The Batman game moved from 30.7 fps at Medium detail to 38.0 fps, or a 24 percent increase in framerate. At High detail a similar increase shifted average framerate from 30.3 to 36.0 fps, or a 19 percent increase.
For Tomb Raider we first toggled on the Legacy OpenGL option in this game to obtain playable framerates, since the game's default uses the latest OpenGL API which drastically reduces framerates on slower graphics processors such as the Intel Iris Graphics 5100.
At Normal detail the results were effectively the same between OS versions (22.1 to 22.0, or 0.45 percent drop) while a shift to High detail restored the earlier trend with a 4 percent framerate increase in Yosemite, even if that only resulted from a smaller than 1 fps difference, from 21.0 to 21.9 fps.
Unigine Heaven also benefited very slightly in our Yosemite Mac, moving from 20.5 to 21.6 fps, or a 5 percent increase.
The GFXBench test we use for iOS and Android devices is now available for OS X, and this suite of tests showed some interesting differences.
In a nutshell: When testing with real-world games, we saw noticeably higher gaming framerates on Yosemite, with the difference varying between 4 and 24 percent.
Mavericks vs Yosemite speed testing: GFXBench graphics tests
The first Manhattan test gave an average framerate of 14.62 fps in Mavericks, and 13.20 fps in Yosemite, or a 9.7 percent slower framerate. The same test ran offscreen had a smaller difference, 28.04 down to 27.73 fps, or 1.1 percent slower in Yosemite.
Bigger, much bigger differences were recorded in the next test using the T-Rex animation. Mavericks averaged 47.22 fps onscreen, while Yosemite gave us an average of just 30.42 fps. That's around a 35 percent drop in framerate for the newer OS. Offscreen rendering followed suit, from 87.98 fps in Mavericks to 55.5 fps in Yosemite; or a 37 percent drop.

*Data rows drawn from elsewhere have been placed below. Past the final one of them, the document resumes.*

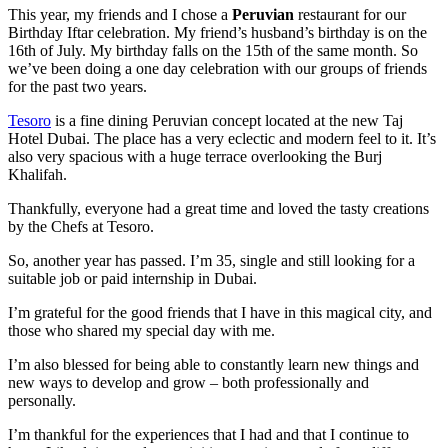
This year, my friends and I chose a
Peruvian
restaurant for our
Birthday Iftar celebration. My friend’s husband’s birthday is on the
16th of July. My birthday falls on the 15th of the same month. So
we’ve been doing a one day celebration with our groups of friends
for the past two years.
Tesoro
is a fine dining Peruvian concept located at the new Taj
Hotel Dubai. The place has a very eclectic and modern feel to it. It’s
also very spacious with a huge terrace overlooking the Burj
Khalifah.
Thankfully, everyone had a great time and loved the tasty creations
by the Chefs at Tesoro.
So, another year has passed. I’m 35, single and still looking for a
suitable job or paid internship in Dubai.
I’m grateful for the good friends that I have in this magical city, and
those who shared my special day with me.
I’m also blessed for being able to constantly learn new things and
new ways to develop and grow – both professionally and
personally.
I’m thankful for the experiences that I had and that I continue to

The ALU test measures shader compute performance, and here the last and current OS gave the same effective result, at 59.99 and 60.00 fps onscreen; and Yosemite pulling ahead with off-screen rendering (338.5 to 349.7 fps, or 3.3 percent improvement).
The remaining results showed some odd trends. In the Alpha Blending test, on-screen renders were within 1.5 percent, 4379 MB/s to Mavericks and 4312 MB/s to Yosemite. But using an off-screen 1080p mode the drop was precipitous, from a steady 5617 MB/s in Mavericks to wildly varying numbers in Yosemite, from 3050 to 1399 MB/s, with a mean at 1899 MB/s. That's a 66 percent drop in performance.
The Fill test had a poor showing with Yosemite in both on- and off-screen modes: Maverick's 7002 MB/s down to 4685 MB/s, and 7302 MB/s down to 4171 MB/s - with high standard deviation in those Yosemite results too. That equates to 33 percent and 43 percent drops when moving from 10.9 to 10.10.